Parallel Algorithms with MPI

This repository contains implementations and assignments focused on parallel programming using MPI (Message Passing Interface). The projects were completed as part of coursework at Friedrich-Alexander-Universität Erlangen-Nürnberg. Below is an overview of the repository and its content.

Repository Structure

Assignments

Each folder corresponds to an assignment. The descriptions and goals for each assignment are detailed below:

Assignment 1: Warmup & Amdahl's Scaling Law

• Part 1: Familiarization with the NHR@FAU cluster and development of a simple "Hello World" MPI application.
  • Implemented and tested a batch job for execution on Fritz nodes.
• Part 2: Analysis of Amdahl's Law for speedup measurements on multi-core systems.

Assignment 2: Numerical Integration & Parallel Computation of π

• Part 2a: Compute π using numerical integration with a rectangular integration scheme.
• Part 2b: Parallelize the numerical integration using MPI and implement a master/worker scheme for result aggregation.

Assignment 3: Dense Matrix-Vector Multiplication (DMVM)

• Part (a): Perform strong scaling using blocking point-to-point communication.
• Part (b): Optimize communication using non-blocking MPI calls and analyze performance improvements.

Assignment 4: SOR Solver for the Poisson Problem

• Parallel implementation of the Successive Over-Relaxation (SOR) method using a 1D domain decomposition.
• Conducted scalability studies and stability tests for varying domain sizes and process counts.
• Implemented a Red-Black SOR solver for better parallelization and compared it to the standard SOR solver.

Assignment 5: Parallel CFD Solver with Derived Datatypes & Virtual Topologies

• Parallelized a sequential CFD solver using:
  • Derived MPI datatypes.
  • 2D domain decomposition with virtual topologies.
• Conducted validation and benchmarking with test cases (lid-driven cavity and laminar channel flow).

Assignment 6: Parallel 3D CFD Solver

• Extended the concepts from Assignment 5 to implement a 3D parallel CFD solver with:
  • 3D domain decomposition.
  • Derived datatypes and MPI Cartesian topologies.
  • Neighborhood collective communication.
• Benchmarked performance on NFS and Lustre file systems using MPI I/O.

Assignment 7: Benchmarking Pre-compiled Parallel 3D Solver

• Conducted strong scaling studies for the provided parallelized 3D solver using:
  • Intra-NUMA domain scaling.
  • Inter-NUMA domain scaling.
  • Inter-node scaling.
• Analyzed communication, computation, and memory overhead based on scaling behavior.

Tools and Technologies

• Programming Languages: C, MPI
• HPC Resources: Fritz cluster at NHR@FAU
• Visualization: Gnuplot, Paraview (for VTK file output)
• Libraries and Utilities: LIKWID for benchmarking, MPI I/O for file handling

Getting Started

Prerequisites

• Access to an HPC cluster with MPI installed.
• Modules used: Intel compiler, Intel MPI, and LIKWID.

Compilation and Execution

• To compile the programs, use the provided Makefile in each assignment folder.

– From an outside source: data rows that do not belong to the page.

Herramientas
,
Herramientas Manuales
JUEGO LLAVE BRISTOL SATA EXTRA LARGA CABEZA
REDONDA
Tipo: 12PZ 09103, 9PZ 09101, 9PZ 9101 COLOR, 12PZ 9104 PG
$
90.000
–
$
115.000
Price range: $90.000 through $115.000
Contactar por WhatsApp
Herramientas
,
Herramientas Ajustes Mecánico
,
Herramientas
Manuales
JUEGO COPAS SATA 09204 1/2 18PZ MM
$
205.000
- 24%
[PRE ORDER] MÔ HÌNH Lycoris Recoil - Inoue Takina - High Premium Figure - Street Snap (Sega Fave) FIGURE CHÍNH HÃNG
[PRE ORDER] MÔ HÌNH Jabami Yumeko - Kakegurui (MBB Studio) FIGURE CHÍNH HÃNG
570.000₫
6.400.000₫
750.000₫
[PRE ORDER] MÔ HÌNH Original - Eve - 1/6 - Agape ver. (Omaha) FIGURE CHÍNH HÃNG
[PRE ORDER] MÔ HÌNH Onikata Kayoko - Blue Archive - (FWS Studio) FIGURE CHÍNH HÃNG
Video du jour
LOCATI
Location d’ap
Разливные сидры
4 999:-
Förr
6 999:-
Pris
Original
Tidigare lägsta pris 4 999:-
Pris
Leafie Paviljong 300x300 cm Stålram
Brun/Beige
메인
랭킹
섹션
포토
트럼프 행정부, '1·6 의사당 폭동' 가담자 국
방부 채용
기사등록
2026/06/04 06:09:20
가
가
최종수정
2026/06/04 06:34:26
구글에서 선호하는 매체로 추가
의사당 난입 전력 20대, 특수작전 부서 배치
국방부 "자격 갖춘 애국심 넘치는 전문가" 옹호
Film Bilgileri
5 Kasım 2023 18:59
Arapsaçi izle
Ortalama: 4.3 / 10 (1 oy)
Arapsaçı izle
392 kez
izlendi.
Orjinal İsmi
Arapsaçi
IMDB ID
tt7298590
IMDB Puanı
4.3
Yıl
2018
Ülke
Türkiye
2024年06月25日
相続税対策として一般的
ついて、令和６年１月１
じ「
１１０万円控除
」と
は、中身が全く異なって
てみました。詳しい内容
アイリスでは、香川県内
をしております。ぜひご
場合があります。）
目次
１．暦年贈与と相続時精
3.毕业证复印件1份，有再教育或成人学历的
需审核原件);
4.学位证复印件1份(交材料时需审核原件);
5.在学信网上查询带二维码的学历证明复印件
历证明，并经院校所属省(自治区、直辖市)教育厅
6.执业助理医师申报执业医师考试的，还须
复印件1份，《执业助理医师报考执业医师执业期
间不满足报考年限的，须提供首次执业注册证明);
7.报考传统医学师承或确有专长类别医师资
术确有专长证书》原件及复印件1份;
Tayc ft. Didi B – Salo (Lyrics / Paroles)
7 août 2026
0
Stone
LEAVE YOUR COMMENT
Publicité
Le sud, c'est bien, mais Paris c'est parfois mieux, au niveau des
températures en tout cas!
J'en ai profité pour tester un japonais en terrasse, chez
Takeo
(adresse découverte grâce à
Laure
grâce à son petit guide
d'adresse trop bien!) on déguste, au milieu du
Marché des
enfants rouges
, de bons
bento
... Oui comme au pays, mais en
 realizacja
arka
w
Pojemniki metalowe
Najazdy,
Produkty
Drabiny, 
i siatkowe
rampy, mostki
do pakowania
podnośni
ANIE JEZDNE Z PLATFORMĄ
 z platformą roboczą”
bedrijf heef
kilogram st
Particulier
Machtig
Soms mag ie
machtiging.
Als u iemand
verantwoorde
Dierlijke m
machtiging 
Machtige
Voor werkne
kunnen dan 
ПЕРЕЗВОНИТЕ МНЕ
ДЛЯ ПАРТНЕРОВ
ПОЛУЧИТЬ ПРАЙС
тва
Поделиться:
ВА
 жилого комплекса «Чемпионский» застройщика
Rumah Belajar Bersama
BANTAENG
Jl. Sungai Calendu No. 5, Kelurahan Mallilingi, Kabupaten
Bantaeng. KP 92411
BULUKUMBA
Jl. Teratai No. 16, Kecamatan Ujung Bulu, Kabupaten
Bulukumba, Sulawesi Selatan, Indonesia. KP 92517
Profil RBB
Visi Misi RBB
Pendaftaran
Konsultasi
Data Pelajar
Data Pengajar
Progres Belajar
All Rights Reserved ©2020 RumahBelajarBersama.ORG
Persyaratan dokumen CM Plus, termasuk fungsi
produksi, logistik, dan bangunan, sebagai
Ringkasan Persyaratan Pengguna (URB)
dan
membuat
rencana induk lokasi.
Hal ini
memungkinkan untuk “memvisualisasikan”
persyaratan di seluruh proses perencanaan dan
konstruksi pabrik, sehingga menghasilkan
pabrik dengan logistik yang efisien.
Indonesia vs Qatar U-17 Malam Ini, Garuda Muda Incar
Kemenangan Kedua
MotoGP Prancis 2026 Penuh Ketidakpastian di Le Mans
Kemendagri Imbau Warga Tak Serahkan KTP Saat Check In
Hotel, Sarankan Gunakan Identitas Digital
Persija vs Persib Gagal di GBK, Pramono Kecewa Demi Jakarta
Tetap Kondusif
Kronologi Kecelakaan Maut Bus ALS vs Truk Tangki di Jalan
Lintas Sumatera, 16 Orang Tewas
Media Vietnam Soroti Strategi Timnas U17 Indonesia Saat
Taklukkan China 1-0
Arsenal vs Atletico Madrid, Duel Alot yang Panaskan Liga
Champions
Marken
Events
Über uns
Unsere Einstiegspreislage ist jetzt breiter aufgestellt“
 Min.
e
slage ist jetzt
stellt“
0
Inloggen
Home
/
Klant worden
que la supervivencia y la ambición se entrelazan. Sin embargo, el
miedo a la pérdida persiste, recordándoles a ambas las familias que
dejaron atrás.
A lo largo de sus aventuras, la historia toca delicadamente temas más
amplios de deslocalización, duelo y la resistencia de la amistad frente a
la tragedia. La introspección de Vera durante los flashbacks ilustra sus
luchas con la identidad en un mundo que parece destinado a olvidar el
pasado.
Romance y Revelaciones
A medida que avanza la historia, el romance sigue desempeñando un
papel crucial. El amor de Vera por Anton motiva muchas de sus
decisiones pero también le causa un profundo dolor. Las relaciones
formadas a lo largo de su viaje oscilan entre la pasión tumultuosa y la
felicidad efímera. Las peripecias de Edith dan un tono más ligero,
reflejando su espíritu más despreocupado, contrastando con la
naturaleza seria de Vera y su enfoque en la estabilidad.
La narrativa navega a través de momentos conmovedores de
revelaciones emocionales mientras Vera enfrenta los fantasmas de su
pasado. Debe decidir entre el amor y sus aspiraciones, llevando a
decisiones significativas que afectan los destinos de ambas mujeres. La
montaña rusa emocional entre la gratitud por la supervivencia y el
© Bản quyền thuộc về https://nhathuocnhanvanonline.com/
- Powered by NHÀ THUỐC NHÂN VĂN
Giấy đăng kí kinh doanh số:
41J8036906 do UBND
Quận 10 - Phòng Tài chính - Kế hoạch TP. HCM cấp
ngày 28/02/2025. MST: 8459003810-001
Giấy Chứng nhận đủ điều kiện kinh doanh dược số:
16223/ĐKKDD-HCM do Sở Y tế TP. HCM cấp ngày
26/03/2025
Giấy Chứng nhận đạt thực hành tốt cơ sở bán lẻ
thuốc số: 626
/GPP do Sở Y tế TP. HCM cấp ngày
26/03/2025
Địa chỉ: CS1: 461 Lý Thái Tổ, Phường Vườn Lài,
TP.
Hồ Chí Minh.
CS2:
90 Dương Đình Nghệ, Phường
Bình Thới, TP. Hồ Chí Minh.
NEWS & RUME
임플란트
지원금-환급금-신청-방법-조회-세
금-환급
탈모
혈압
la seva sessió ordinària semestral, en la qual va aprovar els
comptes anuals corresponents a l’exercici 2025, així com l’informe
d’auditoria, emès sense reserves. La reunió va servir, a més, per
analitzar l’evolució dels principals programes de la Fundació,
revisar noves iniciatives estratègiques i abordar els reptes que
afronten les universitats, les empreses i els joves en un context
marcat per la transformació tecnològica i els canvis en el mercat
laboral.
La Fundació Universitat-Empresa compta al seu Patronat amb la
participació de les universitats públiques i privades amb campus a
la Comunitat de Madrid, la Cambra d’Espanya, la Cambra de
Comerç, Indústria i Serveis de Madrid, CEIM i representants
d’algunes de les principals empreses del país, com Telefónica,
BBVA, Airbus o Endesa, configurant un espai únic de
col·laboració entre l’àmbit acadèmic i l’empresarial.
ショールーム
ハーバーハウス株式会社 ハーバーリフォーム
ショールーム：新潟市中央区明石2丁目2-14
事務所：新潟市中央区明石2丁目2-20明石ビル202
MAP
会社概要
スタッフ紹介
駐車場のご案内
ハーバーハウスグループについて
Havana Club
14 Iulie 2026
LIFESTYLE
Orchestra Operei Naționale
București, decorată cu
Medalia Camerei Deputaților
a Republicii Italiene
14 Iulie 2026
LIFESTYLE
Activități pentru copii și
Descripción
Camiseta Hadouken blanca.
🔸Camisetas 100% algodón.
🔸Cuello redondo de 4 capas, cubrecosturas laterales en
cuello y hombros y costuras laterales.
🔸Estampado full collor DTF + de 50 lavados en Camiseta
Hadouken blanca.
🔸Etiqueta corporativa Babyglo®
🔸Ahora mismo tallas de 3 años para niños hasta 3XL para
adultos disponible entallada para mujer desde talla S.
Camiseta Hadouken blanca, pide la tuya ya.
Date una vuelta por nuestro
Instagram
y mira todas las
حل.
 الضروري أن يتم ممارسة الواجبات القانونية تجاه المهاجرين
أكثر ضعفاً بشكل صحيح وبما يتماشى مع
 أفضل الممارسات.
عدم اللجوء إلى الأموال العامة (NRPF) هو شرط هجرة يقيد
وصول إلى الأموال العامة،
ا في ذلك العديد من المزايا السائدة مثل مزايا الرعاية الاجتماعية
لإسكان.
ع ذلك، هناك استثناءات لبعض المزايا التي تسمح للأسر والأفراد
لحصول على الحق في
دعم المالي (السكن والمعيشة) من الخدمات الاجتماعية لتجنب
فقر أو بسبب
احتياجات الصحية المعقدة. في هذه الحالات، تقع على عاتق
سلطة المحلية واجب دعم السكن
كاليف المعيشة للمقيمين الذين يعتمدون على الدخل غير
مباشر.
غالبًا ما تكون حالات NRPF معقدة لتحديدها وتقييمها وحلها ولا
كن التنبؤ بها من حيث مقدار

For example:

  make

• To run the executables, use batch scripts or interactive job submissions. Example for submitting a job:

  sbatch job_script.sh

Visualization

• Use Gnuplot for plotting results:

  gnuplot surface.plot

• View VTK files in Paraview:
  1. Open the file in Paraview.
  2. Click "Apply" to load the data.
  3. Use filters such as "Glyphs" to visualize velocity fields.

Results and Observations

• Detailed results, including performance plots and conclusions, are documented in separate reports for each assignment.
• Performance metrics analyzed:
  • Wall-clock time.
  • Scalability (strong scaling).
  • Communication overhead.
  • Stability and convergence behavior.

Acknowledgments

This work was completed as part of the "Parallel Algorithms" course at FAU. Special thanks to the instructors and the NHR@FAU HPC team for their support.

License

This repository is private and intended for educational purposes. Unauthorized distribution or reproduction is prohibited.